Le rebond est très net. Mais il est à comparer à une période de ventes désastreuse l’année précédente qui avait marqué un point bas historique avec 50 800 ventes, très loin du pic de 140 000 unités atteint en 2021. Malgré l’amélioration, le nombre de transactions demeure inférieur de 42,1 % à la moyenne observée sur la période 2006-2024, établie à 117 125 ventes par an.
Rôle moteur du PTZ
Le retour du prêt à taux zéro (PTZ) constitue le principal moteur de cette reprise. Rétabli sur l’ensemble du territoire le 1er avril dernier et de nouveau ouvert à toutes les formes d’habitat, y compris aux maisons individuelles, il a redonné de la visibilité aux ménages et favorisé le retour des primo-accédants. Les zones tendues (A, A bis et B1) concentrent ainsi 35 % des ventes de maisons, signe que la demande reste soutenue, y compris dans les secteurs les plus contraints.
Dynamique nationale
Le redémarrage des ventes s’observe dans toutes les régions. Partout, la hausse dépasse 20 % sur un an. Elle est particulièrement marquée en Provence-Alpes-Côte d’Azur et en Corse (+47,9 %), ainsi qu’en Occitanie (+43,9 %), illustrant l’effet d’un dispositif appliqué de manière uniforme sur le territoire.

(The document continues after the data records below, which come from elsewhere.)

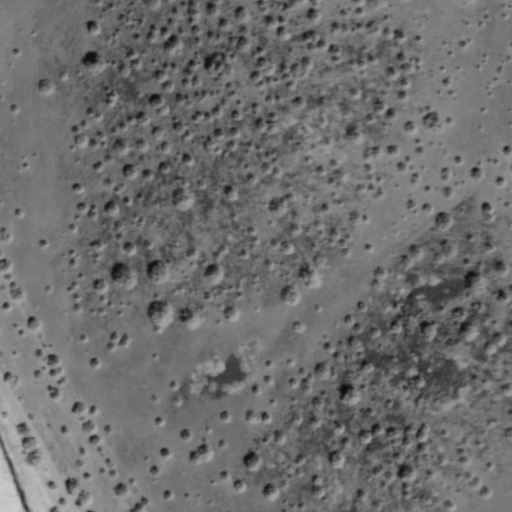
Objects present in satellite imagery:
road: (37, 446)
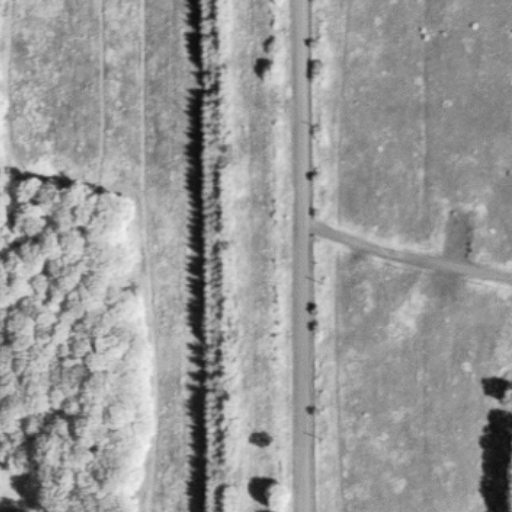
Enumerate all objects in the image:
road: (302, 256)
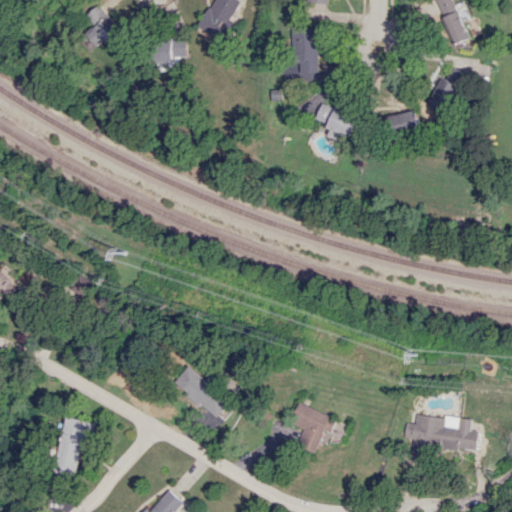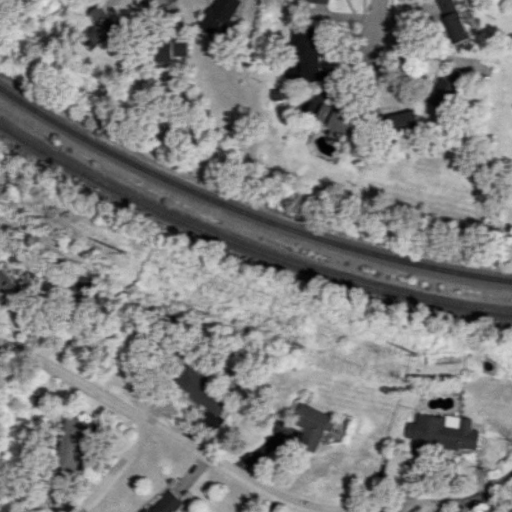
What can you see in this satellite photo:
building: (220, 17)
building: (453, 19)
building: (104, 28)
building: (172, 49)
building: (305, 50)
road: (369, 56)
road: (434, 56)
building: (444, 88)
building: (336, 118)
railway: (247, 208)
railway: (245, 247)
building: (4, 283)
building: (201, 391)
building: (312, 425)
building: (441, 433)
building: (74, 443)
road: (118, 469)
road: (246, 479)
building: (165, 502)
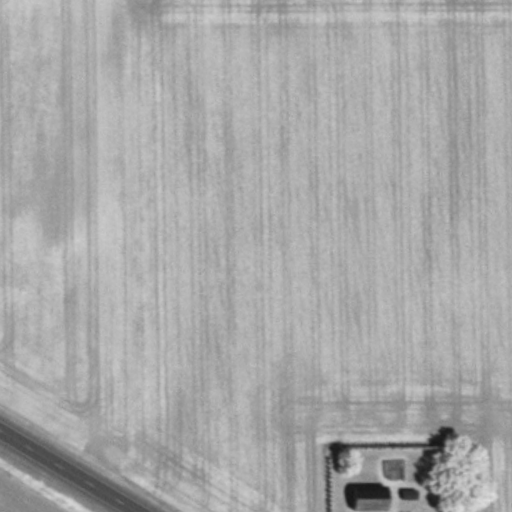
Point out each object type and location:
road: (68, 470)
building: (368, 499)
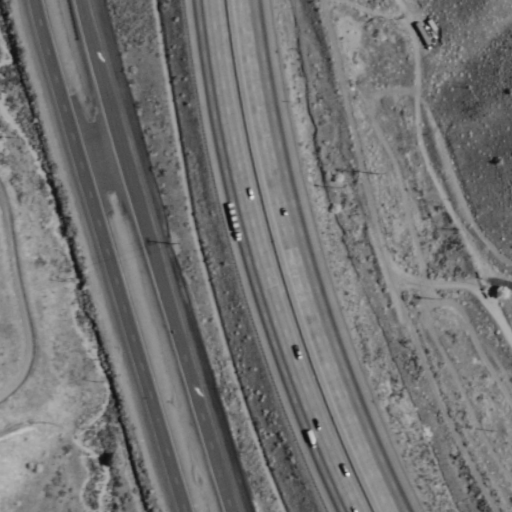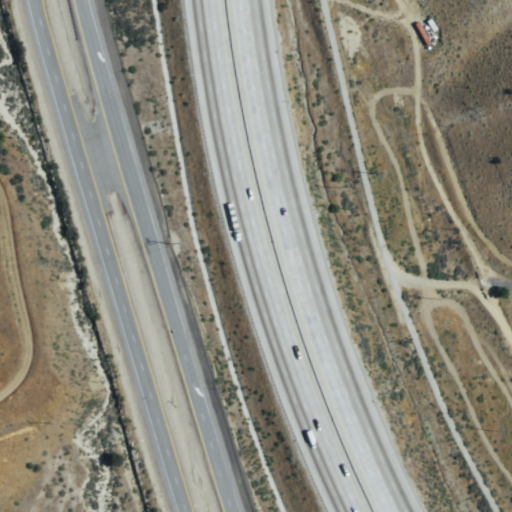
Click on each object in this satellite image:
road: (112, 256)
road: (157, 256)
road: (257, 261)
road: (303, 261)
road: (387, 263)
road: (17, 301)
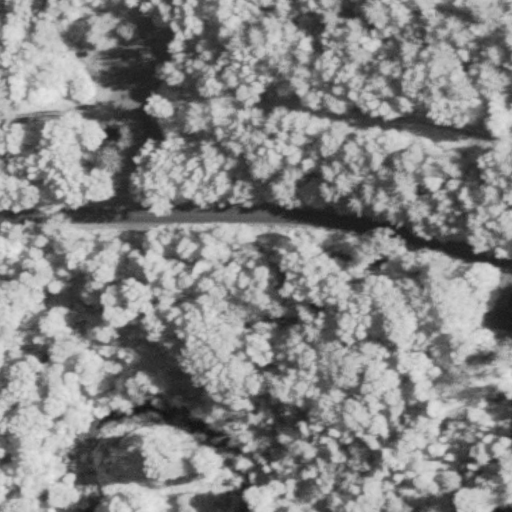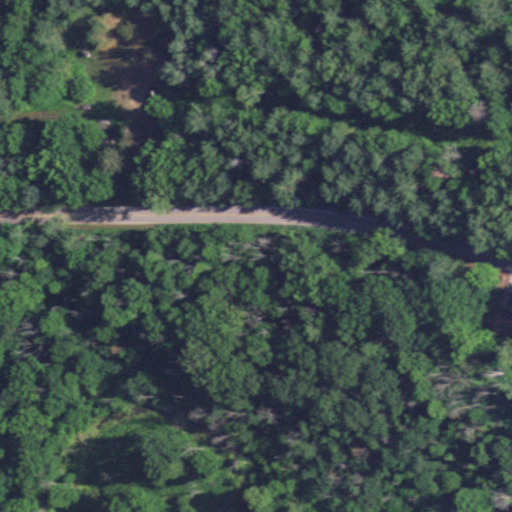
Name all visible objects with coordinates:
road: (258, 213)
building: (500, 322)
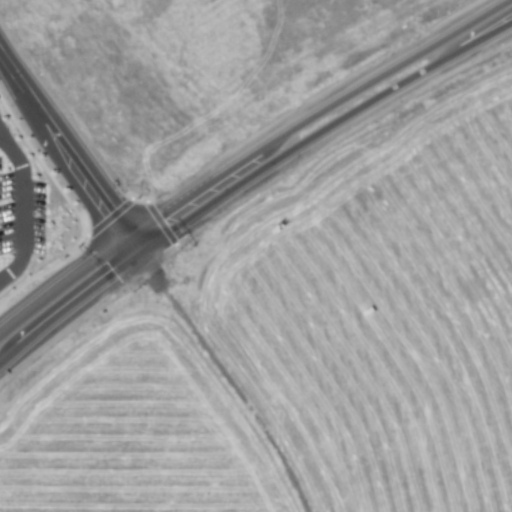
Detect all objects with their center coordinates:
road: (60, 147)
road: (239, 149)
road: (246, 184)
road: (21, 209)
road: (74, 212)
road: (133, 247)
road: (227, 384)
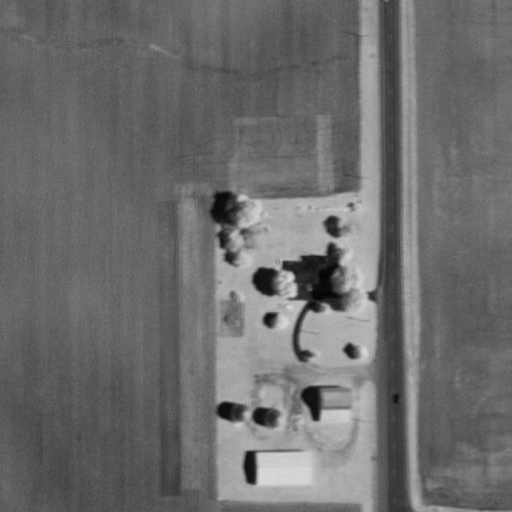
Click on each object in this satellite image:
road: (391, 255)
building: (305, 273)
road: (295, 331)
building: (330, 403)
building: (279, 467)
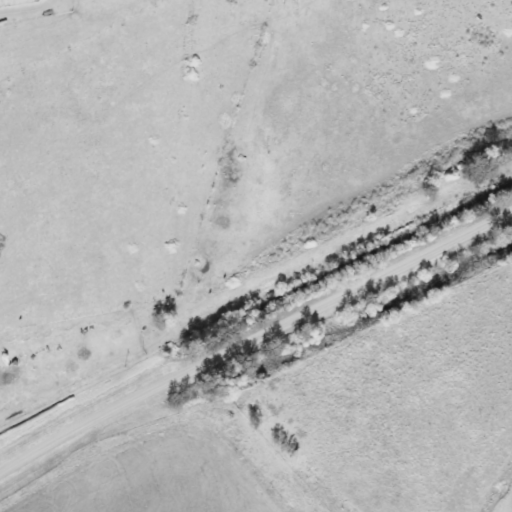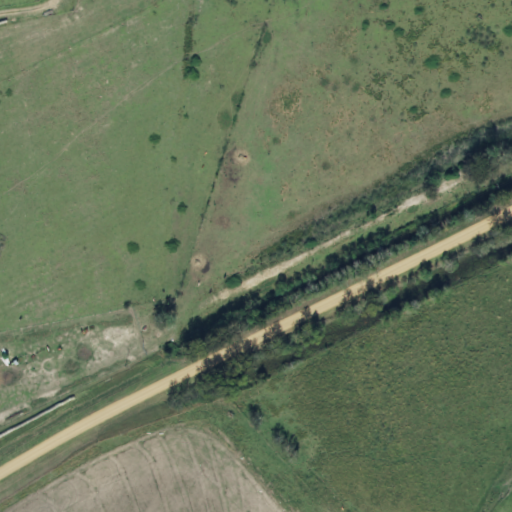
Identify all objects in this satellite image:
road: (254, 337)
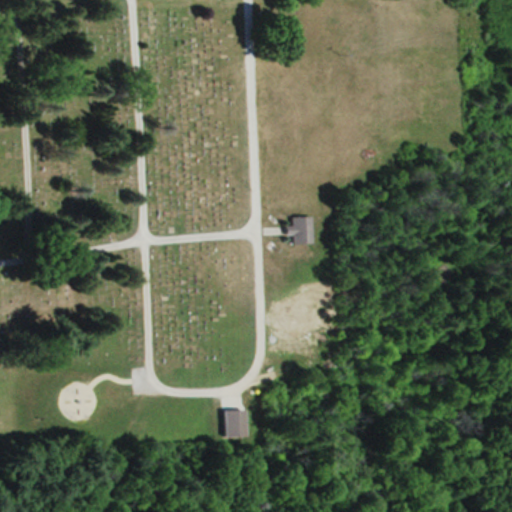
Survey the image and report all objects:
building: (323, 72)
building: (323, 72)
road: (21, 126)
building: (298, 227)
road: (126, 239)
road: (200, 386)
building: (232, 420)
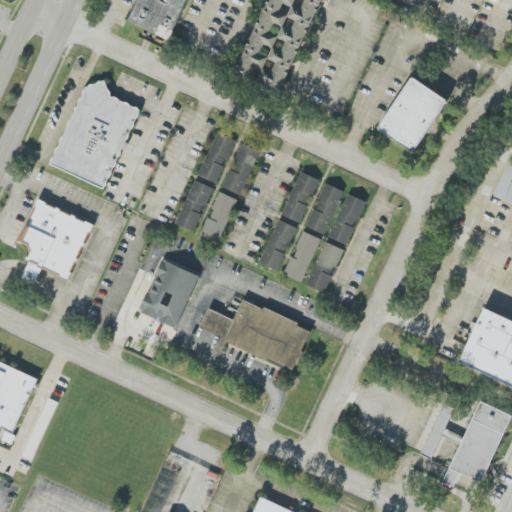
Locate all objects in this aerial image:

Dans le même temps, les prix poursuivent leur ajustement. Pour la deuxième année consécutive, le prix moyen d’une maison neuve recule de 4,3 % en 2025, après une baisse de 4,2 % en 2024, pour s’établir à 198 000 €. Cette évolution tient en partie à la réduction de la surface moyenne des projets, passée de 116 m² en 2023 à 112 m² l’an passé. Le marché s’adapte ainsi progressivement aux capacités financières des ménages, dans un contexte marqué par le retour des primo-accédants.
Un appel à relancer l’investissement locatif
Le Pôle Habitat FFB rappelle néanmoins que la dynamique reste fragile et dépend étroitement de la stabilité des dispositifs de soutien. « Le ré-élargissement du PTZ montre que lorsque l’on remet un levier lisible, les ménages reviennent et l’activité repart », souligne son président, Grégory Monod.
Les professionnels plaident désormais pour un élargissement du nouveau dispositif fiscal du bailleur privé, dit « Jeanbrun » (du nom du ministre du Logement), créé par la loi de finances pour 2026, au logement individuel, neuf comme ancien. L’objectif est double : soutenir l’accession et stimuler l’investissement locatif afin d’inscrire la relance du logement neuf dans la durée.
Sur les 20 dernières années, le seuil des 400 000 mises en chantier annuelles n’a été atteint que lorsque la construction de maisons individuelles représentait environ 150 000 ventes par an, rappelle encore l’organisation.